* Written task
Return every line of the material that contains the word "watch", treating uppercase and lowercase as different.

* Stored data
___

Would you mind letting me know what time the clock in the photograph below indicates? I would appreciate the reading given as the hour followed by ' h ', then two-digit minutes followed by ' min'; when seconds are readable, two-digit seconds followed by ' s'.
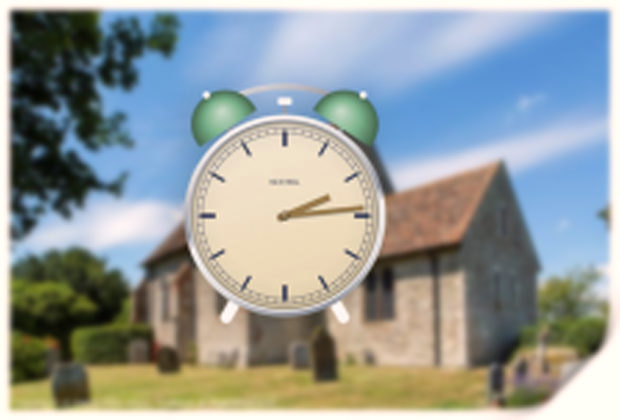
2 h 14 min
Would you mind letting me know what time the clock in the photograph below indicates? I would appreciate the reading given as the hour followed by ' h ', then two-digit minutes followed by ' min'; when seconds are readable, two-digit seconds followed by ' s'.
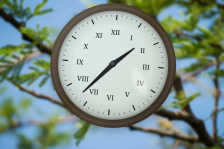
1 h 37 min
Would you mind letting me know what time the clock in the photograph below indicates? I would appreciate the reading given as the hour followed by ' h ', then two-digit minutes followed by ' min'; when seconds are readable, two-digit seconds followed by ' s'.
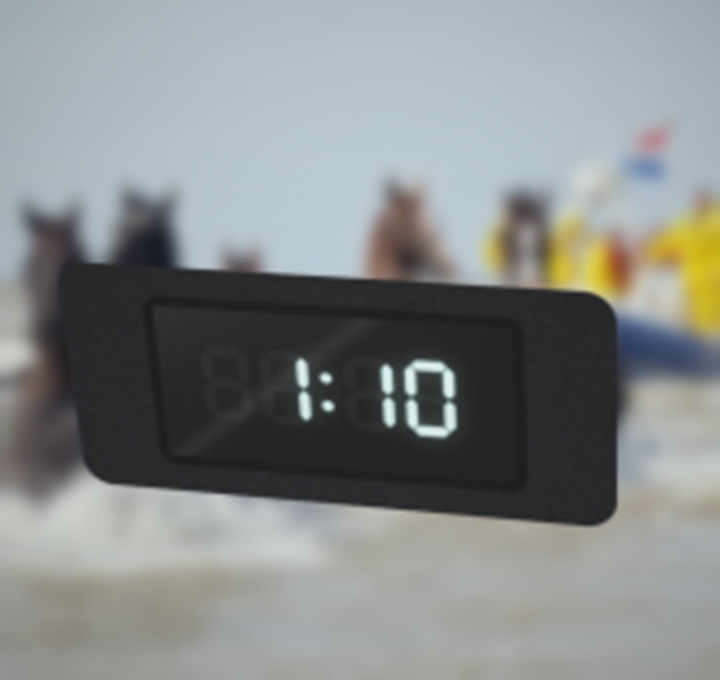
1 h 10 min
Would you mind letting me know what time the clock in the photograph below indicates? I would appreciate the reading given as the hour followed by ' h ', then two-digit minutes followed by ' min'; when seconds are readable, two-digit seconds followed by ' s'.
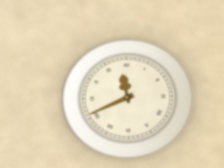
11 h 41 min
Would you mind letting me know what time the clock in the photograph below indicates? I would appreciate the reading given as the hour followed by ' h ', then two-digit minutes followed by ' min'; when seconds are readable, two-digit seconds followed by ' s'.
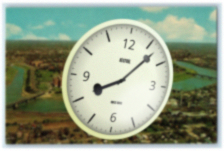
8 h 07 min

___

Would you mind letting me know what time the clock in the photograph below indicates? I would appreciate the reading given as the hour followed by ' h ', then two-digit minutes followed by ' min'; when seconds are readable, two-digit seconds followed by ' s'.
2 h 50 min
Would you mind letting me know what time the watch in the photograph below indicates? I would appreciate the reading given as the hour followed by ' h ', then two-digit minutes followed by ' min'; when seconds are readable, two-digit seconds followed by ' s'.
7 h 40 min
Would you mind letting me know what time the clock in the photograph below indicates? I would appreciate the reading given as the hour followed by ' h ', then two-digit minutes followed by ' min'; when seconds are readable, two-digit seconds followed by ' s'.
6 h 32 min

___

* Response to this task
Would you mind letting me know what time the watch in the photograph below indicates? I would appreciate the reading given as the hour followed by ' h ', then two-digit minutes followed by ' min'; when seconds are readable, two-digit seconds followed by ' s'.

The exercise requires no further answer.